→ Instructions for the task
Find every line of the listing below where "three" appears, and copy it.

→ Information shown
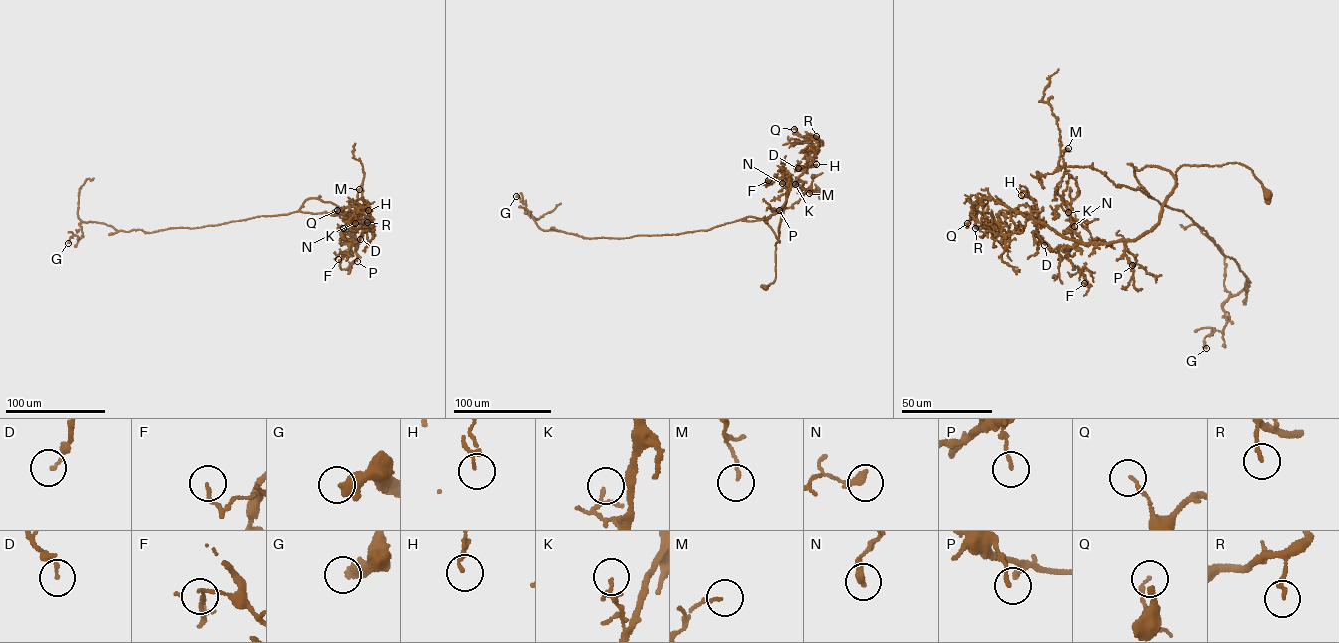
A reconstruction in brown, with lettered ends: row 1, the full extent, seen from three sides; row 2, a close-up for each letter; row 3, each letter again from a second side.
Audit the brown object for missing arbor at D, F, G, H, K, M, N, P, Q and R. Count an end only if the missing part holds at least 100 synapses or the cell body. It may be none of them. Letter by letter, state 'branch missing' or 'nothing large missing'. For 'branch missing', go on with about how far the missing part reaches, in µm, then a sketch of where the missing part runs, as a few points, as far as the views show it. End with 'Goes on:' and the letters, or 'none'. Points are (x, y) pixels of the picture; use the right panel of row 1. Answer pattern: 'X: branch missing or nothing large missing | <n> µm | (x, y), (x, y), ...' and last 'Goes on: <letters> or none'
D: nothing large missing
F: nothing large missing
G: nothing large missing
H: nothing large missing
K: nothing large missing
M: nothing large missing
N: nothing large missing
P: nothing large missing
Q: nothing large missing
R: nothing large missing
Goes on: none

--

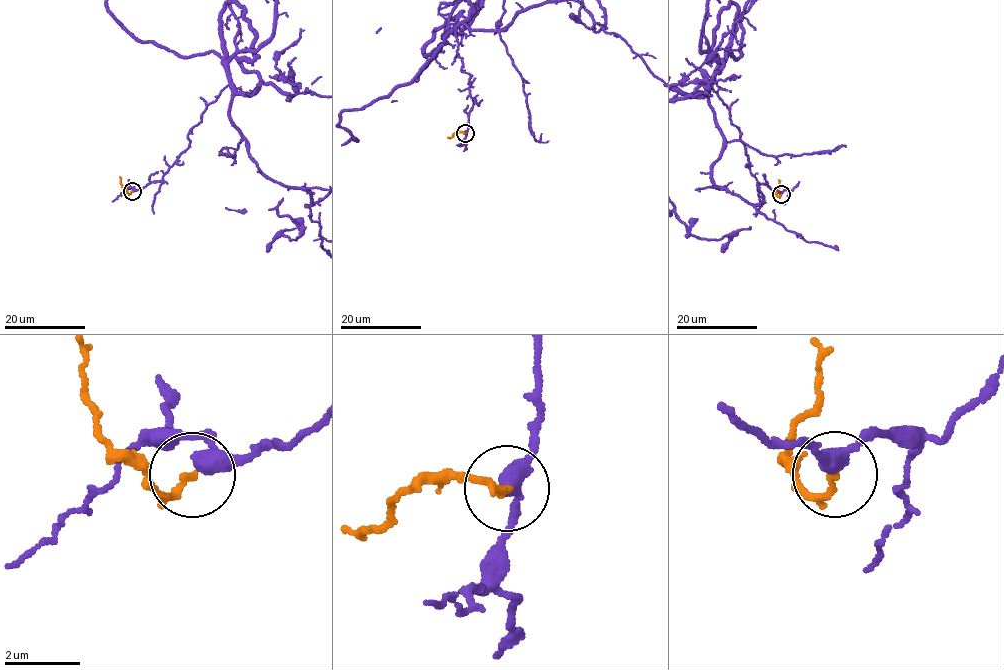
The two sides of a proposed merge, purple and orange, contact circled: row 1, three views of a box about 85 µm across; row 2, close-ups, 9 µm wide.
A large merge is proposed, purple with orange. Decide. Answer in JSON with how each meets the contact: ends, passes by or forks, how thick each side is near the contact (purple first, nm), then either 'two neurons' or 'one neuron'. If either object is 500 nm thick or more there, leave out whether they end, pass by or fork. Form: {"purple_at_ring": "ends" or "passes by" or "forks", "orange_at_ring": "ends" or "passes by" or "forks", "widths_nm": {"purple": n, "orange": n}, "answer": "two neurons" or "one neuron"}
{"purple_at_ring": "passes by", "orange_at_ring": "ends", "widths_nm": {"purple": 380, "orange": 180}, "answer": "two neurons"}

--

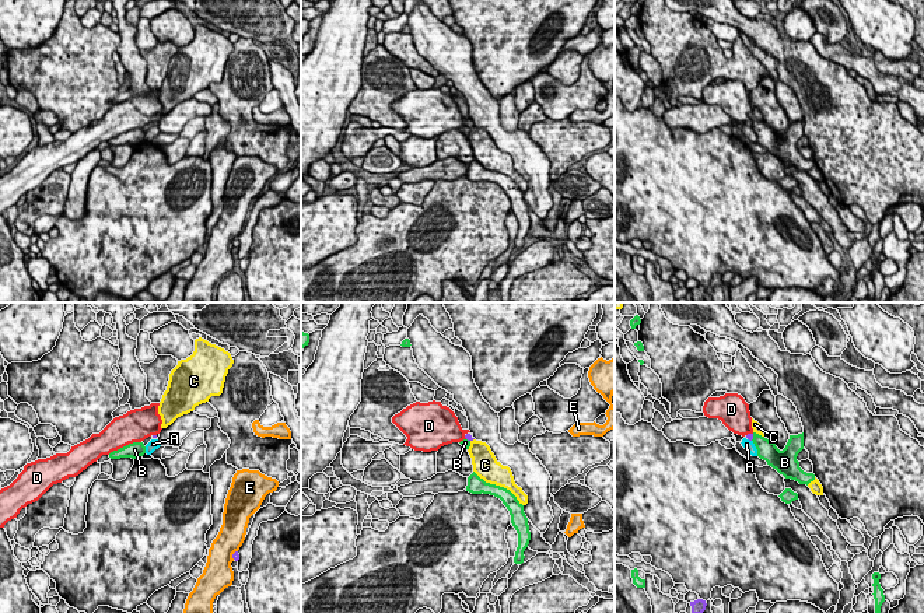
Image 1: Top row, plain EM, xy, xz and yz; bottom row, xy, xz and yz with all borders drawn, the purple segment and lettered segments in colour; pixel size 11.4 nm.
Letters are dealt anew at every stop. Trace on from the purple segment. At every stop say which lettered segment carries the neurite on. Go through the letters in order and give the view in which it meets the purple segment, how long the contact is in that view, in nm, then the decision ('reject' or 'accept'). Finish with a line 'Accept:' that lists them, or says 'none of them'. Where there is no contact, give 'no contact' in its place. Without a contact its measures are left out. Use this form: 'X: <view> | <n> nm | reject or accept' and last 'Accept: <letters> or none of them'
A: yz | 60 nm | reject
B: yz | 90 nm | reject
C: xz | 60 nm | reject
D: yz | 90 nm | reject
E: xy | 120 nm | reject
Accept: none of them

→ Answer space
A reconstruction in brown, with lettered ends: row 1, the full extent, seen from three sides; row 2, a close-up for each letter; row 3, each letter again from a second side.
The two sides of a proposed merge, purple and orange, contact circled: row 1, three views of a box about 85 µm across; row 2, close-ups, 9 µm wide.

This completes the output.